Data:

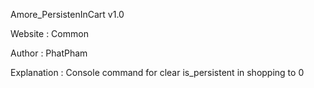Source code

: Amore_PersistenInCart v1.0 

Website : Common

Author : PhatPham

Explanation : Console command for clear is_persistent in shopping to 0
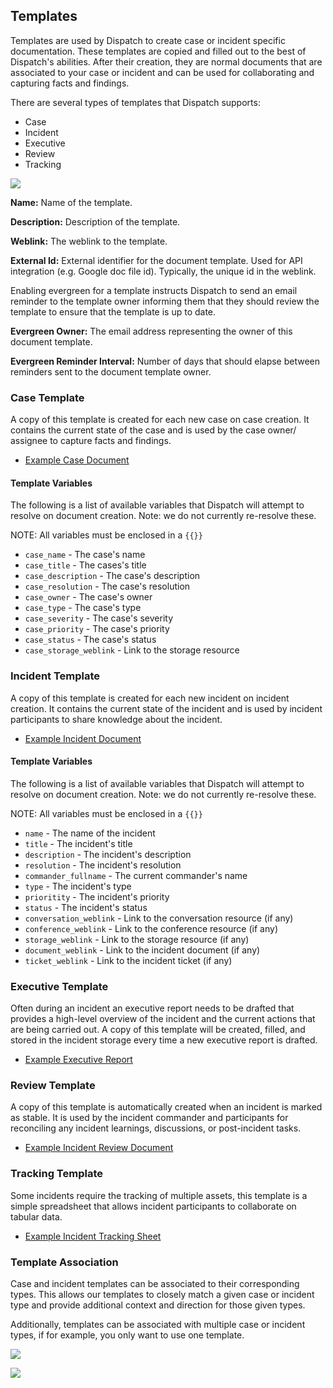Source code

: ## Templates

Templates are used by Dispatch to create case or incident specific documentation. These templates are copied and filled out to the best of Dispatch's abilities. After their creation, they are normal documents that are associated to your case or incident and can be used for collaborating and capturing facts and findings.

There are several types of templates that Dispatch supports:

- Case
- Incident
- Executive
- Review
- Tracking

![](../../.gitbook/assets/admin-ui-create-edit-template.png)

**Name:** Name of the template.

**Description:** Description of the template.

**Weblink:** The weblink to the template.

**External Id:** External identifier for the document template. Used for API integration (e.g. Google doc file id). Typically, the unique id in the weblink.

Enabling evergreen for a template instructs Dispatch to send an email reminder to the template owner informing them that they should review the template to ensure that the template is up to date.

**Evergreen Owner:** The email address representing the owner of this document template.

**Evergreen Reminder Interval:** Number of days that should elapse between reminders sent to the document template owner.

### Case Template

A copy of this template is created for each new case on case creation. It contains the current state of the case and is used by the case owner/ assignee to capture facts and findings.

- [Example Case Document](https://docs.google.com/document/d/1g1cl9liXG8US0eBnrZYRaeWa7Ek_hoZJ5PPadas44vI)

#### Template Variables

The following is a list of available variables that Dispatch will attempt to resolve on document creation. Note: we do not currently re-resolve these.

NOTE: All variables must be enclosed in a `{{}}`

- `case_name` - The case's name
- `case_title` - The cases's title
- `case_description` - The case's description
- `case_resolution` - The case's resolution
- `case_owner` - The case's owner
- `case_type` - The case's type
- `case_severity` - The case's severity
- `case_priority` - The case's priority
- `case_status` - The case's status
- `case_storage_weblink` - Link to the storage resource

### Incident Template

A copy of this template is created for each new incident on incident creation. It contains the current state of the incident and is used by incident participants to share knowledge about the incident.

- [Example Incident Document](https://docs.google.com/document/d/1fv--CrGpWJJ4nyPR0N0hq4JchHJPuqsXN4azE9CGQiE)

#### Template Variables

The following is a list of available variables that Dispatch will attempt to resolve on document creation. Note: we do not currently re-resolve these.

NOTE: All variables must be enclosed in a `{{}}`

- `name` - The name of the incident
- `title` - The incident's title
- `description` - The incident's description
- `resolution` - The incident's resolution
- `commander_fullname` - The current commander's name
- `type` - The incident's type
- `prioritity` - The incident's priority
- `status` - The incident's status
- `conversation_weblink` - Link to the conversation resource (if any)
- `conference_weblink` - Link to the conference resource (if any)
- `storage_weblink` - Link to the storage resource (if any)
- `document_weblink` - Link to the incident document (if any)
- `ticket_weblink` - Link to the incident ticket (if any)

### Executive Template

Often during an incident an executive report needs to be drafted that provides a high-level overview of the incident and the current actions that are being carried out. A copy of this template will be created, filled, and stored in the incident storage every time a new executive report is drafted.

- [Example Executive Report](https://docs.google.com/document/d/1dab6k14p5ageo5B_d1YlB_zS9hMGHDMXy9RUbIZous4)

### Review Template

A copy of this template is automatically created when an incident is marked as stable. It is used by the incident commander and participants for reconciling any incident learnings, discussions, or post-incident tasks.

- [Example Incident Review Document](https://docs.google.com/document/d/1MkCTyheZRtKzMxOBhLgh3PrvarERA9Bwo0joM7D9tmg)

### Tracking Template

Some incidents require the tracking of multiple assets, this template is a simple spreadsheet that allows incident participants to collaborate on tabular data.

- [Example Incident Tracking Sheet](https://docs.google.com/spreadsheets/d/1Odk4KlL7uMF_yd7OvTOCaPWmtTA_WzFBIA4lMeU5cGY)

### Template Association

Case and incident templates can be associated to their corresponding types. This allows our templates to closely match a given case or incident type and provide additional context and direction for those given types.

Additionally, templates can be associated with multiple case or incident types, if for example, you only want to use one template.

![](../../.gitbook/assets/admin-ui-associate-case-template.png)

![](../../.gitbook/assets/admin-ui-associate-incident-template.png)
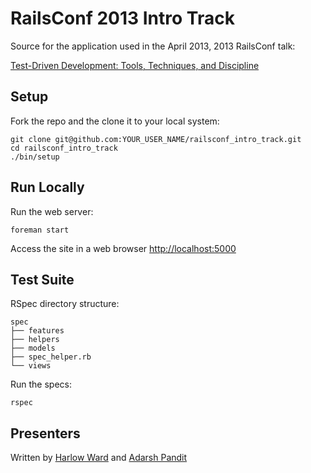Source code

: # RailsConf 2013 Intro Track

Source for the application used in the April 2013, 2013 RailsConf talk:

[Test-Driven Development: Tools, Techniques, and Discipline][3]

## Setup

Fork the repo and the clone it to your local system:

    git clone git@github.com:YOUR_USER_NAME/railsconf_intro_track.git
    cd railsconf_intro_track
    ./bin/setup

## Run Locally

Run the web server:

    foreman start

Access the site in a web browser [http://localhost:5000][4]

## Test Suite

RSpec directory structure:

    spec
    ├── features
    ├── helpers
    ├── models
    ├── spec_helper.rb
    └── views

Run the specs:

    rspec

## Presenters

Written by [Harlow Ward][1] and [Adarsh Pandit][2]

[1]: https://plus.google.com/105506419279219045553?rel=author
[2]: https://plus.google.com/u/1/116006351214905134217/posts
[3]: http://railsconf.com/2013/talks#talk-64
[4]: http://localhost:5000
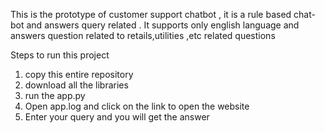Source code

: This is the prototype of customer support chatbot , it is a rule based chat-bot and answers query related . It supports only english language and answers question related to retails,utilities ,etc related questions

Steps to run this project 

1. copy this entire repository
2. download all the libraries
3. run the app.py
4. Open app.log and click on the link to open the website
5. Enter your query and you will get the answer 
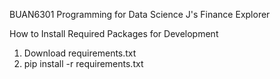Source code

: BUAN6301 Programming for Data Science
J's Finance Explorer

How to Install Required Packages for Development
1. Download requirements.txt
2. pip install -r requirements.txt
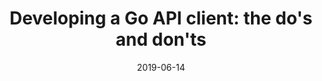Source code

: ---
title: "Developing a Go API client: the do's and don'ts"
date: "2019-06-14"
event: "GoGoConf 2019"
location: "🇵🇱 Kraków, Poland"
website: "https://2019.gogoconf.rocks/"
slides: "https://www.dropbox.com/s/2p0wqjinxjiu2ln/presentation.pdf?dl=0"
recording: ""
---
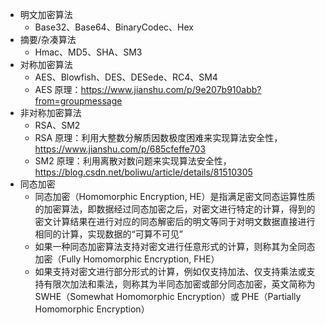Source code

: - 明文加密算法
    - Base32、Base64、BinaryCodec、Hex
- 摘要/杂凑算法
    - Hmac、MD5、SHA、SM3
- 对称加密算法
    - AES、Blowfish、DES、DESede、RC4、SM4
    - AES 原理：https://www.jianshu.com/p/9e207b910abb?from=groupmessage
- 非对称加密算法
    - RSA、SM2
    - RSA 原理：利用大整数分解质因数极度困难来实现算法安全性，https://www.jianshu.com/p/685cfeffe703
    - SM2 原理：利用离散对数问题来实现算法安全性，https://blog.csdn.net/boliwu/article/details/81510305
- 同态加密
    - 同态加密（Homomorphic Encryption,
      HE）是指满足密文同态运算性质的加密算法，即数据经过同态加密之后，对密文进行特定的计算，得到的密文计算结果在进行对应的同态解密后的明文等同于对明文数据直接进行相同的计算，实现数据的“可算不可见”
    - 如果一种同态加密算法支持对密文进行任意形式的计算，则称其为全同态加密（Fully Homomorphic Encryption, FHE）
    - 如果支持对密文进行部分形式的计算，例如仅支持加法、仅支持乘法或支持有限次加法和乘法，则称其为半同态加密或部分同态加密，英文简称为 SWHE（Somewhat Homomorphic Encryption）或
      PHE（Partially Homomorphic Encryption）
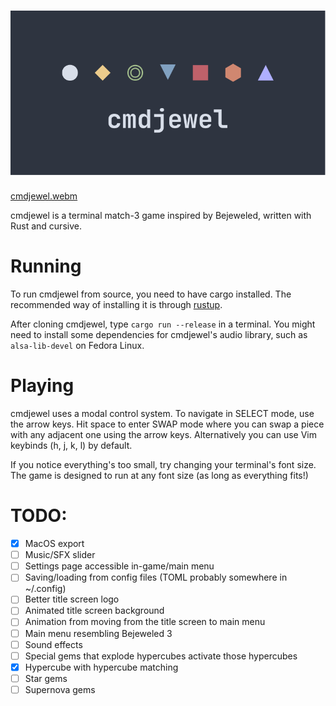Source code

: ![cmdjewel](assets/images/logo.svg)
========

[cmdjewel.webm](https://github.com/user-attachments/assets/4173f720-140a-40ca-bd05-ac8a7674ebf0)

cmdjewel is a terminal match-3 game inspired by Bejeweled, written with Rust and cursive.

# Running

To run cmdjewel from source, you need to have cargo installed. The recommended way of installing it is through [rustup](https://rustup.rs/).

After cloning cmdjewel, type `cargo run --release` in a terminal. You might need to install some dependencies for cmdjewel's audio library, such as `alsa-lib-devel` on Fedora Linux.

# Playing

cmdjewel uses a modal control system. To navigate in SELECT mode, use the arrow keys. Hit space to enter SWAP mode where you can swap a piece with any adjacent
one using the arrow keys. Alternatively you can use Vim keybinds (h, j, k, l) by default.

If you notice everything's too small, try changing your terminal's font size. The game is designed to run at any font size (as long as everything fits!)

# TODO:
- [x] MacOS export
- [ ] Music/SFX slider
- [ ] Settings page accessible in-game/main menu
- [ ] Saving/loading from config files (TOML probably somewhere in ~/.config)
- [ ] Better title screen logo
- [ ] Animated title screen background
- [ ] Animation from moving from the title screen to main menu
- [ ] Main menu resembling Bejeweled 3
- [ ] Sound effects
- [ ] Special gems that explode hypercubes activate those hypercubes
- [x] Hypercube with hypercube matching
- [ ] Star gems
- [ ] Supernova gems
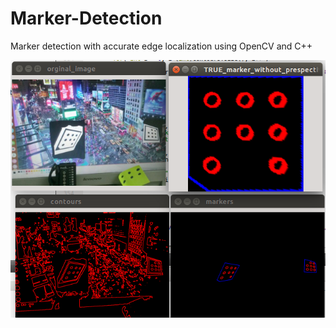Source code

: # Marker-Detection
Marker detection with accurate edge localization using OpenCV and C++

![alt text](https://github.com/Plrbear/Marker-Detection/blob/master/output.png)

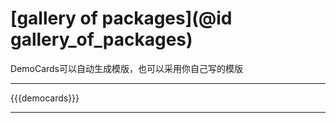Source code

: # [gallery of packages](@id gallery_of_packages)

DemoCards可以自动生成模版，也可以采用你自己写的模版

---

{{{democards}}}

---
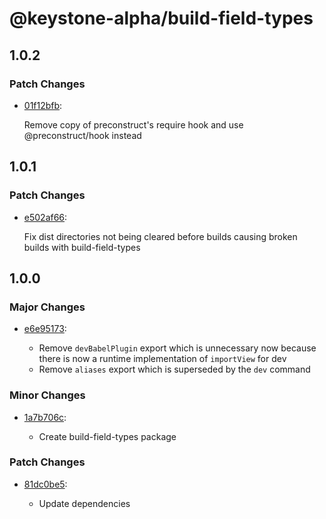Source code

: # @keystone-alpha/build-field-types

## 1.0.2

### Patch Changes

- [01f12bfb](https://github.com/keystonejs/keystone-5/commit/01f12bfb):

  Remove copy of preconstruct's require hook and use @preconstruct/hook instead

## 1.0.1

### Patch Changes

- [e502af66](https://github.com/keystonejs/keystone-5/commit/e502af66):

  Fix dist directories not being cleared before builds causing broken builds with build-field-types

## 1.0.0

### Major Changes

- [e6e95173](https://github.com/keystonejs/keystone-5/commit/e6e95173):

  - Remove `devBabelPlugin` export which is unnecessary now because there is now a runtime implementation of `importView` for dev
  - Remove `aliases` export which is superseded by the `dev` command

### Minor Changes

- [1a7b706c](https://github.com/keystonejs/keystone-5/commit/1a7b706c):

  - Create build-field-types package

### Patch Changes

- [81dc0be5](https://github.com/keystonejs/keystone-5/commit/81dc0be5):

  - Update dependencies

Task prompt: Write out each line above that contains the word "talk".

Answer below:
Source for the application used in the April 2013, 2013 RailsConf talk:
[3]: http://railsconf.com/2013/talks#talk-64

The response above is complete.